> Your assignment:
Pull out the lines starting at the very first one and ending at the line that contains "DFC Dueler role*", and copy each one without any change.

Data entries
○ ○ ○ ○ ○

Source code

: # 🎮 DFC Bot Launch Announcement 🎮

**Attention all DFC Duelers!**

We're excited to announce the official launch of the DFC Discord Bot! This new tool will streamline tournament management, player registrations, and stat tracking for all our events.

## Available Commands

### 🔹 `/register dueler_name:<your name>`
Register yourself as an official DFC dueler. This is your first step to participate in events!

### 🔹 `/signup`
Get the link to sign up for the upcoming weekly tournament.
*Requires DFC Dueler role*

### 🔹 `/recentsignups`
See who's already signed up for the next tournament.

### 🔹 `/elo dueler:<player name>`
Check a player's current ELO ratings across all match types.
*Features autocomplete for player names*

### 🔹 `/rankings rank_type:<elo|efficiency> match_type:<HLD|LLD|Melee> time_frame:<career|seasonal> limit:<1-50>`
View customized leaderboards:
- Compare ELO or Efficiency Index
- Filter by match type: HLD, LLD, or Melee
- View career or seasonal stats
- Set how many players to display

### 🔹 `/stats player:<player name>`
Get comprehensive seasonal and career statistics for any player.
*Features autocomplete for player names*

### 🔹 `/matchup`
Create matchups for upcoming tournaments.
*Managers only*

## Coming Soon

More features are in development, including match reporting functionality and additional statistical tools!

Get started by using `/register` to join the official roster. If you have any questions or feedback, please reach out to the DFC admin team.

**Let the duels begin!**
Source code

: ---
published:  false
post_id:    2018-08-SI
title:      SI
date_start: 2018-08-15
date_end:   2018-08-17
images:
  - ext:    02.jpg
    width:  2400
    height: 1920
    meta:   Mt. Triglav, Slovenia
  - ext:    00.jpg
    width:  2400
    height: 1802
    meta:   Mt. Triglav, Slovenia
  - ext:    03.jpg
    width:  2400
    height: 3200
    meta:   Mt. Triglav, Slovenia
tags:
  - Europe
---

○ ○ ○ ○ ○

> Your solution:
Source code

: # 🎮 DFC Bot Launch Announcement 🎮

**Attention all DFC Duelers!**

We're excited to announce the official launch of the DFC Discord Bot! This new tool will streamline tournament management, player registrations, and stat tracking for all our events.

## Available Commands

### 🔹 `/register dueler_name:<your name>`
Register yourself as an official DFC dueler. This is your first step to participate in events!

### 🔹 `/signup`
Get the link to sign up for the upcoming weekly tournament.
*Requires DFC Dueler role*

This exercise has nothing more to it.